(Page images and extracted text)

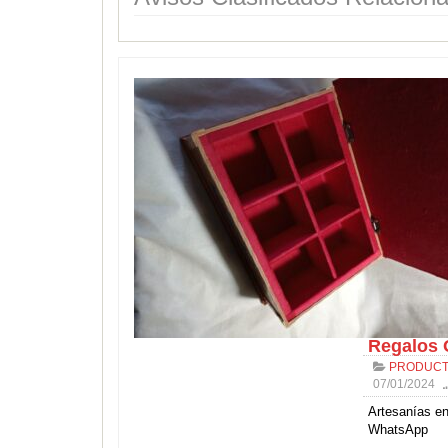
Regalos 
PRODUCT
07/01/2024
Artesanías en 
WhatsApp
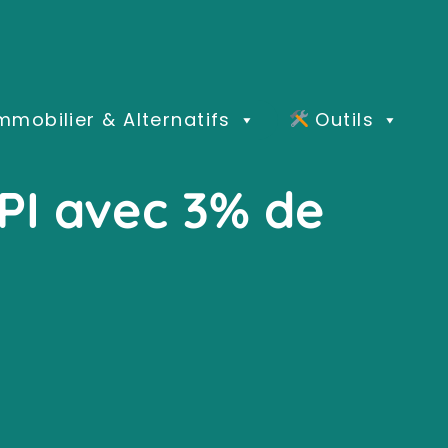
mmobilier & Alternatifs
Outils
CPI avec 3% de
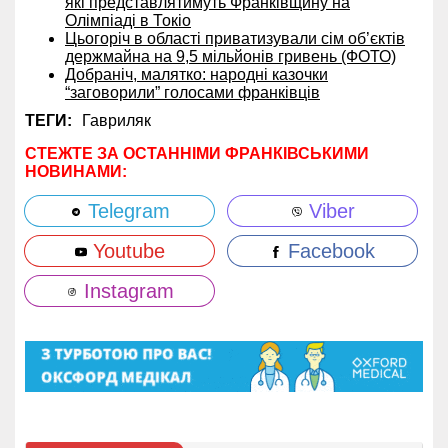
які представлятимуть Франківщину на
Олімпіаді в Токіо
Цьогоріч в області приватизували сім об’єктів
держмайна на 9,5 мільйонів гривень (ФОТО)
Добраніч, малятко: народні казочки
“заговорили” голосами франківців
ТЕГИ:
Гавриляк
СТЕЖТЕ ЗА ОСТАННІМИ ФРАНКІВСЬКИМИ
НОВИНАМИ:
Telegram
Viber
Youtube
Facebook
Instagram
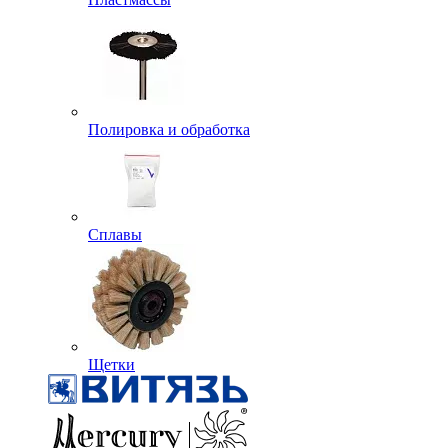
Полировка и обработка
Сплавы
Щетки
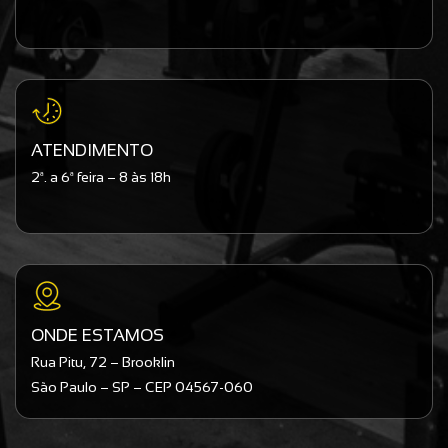
ATENDIMENTO
2ª. a 6ª feira – 8 às 18h
ONDE ESTAMOS
Rua Pitu, 72 – Brooklin
São Paulo – SP – CEP 04567-060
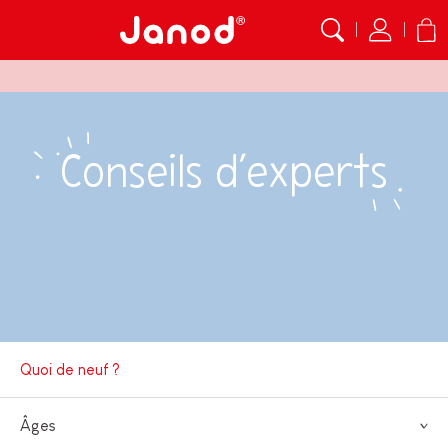
Conseils d’experts
Quoi de neuf ?
Âges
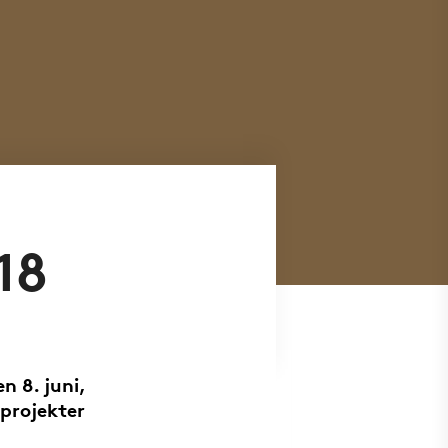
18
n 8. juni,
projekter
.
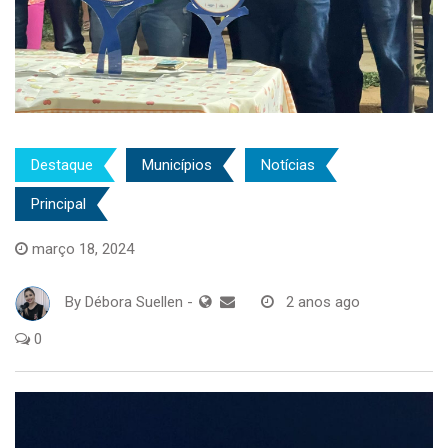
Destaque
Municípios
Notícias
Principal
março 18, 2024
By
Débora Suellen
-
2 anos ago
0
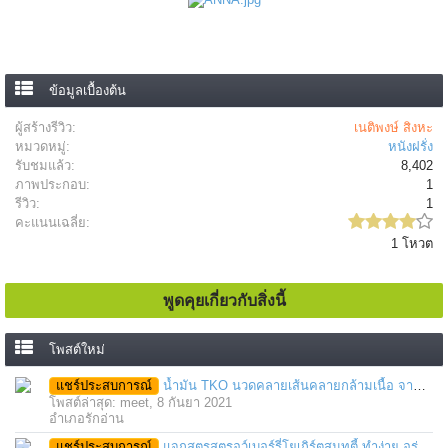
ข้อมูลเบื้องต้น
ผู้สร้างรีวิว:
เนติพงษ์ สิงหะ
หมวดหมู่:
หนังฝรั่ง
รับชมแล้ว:
8,402
ภาพประกอบ:
1
รีวิว:
1
คะแนนเฉลี่ย:
1 โหวต
พูดคุยเกี่ยวกับสิ่งนี้
โพสต์ใหม่
แชร์ประสบการณ์
น้ำมัน TKO นวดคลายเส้นคลายกล้ามเนื้อ จากภาวะตึงหรือเคล็ด บาดเจ็บ ได้อย่างฉับพลัน
โพสต์ล่าสุด: meet,
8 กันยา 2021
อำเภอรักอ่าน
แชร์ประสบการณ์
แจกสูตรสตรอว์เบอร์รี่โยเกิร์ตสมูทตี้ ทำง่าย อร่อย แค่มีเครื่องปั่นน้ำผลไม้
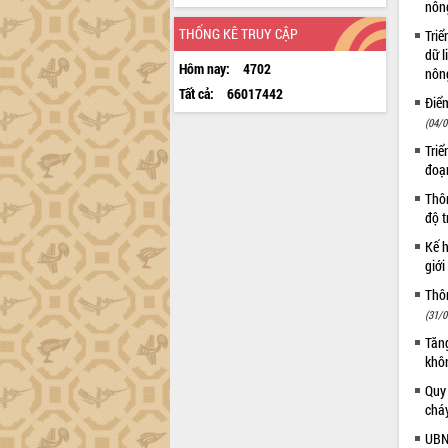
nôn
THỐNG KÊ TRUY CẬP
Triể
dữ l
Hôm nay:
4702
nông
Tất cả:
66017442
Điể
(04/0
Triể
đoạ
Thôn
độ t
Kế h
giới
Thôn
(31/0
Tăng
khô
Quy
chá
UBN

## [Exercise directions]
Please retype all the entries word for word, omitting the pictures.

## [Final answer]
Regalos 
PRODUCT
07/01/2024
Artesanías en 
WhatsApp
mmobilier & Alternatifs
Outils
CPI avec 3% de
які представлятимуть Франківщину на
Олімпіаді в Токіо
Цьогоріч в області приватизували сім об’єктів
держмайна на 9,5 мільйонів гривень (ФОТО)
Добраніч, малятко: народні казочки
“заговорили” голосами франківців
ТЕГИ:
Гавриляк
СТЕЖТЕ ЗА ОСТАННІМИ ФРАНКІВСЬКИМИ
НОВИНАМИ:
Telegram
Viber
Youtube
Facebook
Instagram
Полировка и обработка
Сплавы
Щетки
ATENDIMENTO
2ª. a 6ª feira – 8 às 18h
ONDE ESTAMOS
Rua Pitu, 72 – Brooklin
São Paulo – SP – CEP 04567-060
Conseils d’experts
Quoi de neuf ?
Âges
18
n 8. juni,
projekter
.
Destaque
Municípios
Notícias
Principal
março 18, 2024
By
Débora Suellen
-
2 anos ago
0
ข้อมูลเบื้องต้น
ผู้สร้างรีวิว:
เนติพงษ์ สิงหะ
หมวดหมู่:
หนังฝรั่ง
รับชมแล้ว:
8,402
ภาพประกอบ:
1
รีวิว:
1
คะแนนเฉลี่ย:
1 โหวต
พูดคุยเกี่ยวกับสิ่งนี้
โพสต์ใหม่
แชร์ประสบการณ์
น้ำมัน TKO นวดคลายเส้นคลายกล้ามเนื้อ จากภาวะตึงหรือเคล็ด บาดเจ็บ ได้อย่างฉับพลัน
โพสต์ล่าสุด: meet,
8 กันยา 2021
อำเภอรักอ่าน
แชร์ประสบการณ์
แจกสูตรสตรอว์เบอร์รี่โยเกิร์ตสมูทตี้ ทำง่าย อร่อย แค่มีเครื่องปั่นน้ำผลไม้
nôn
THỐNG KÊ TRUY CẬP
Triể
dữ l
Hôm nay:
4702
nông
Tất cả:
66017442
Điể
(04/0
Triể
đoạ
Thôn
độ t
Kế h
giới
Thôn
(31/0
Tăng
khô
Quy
chá
UBN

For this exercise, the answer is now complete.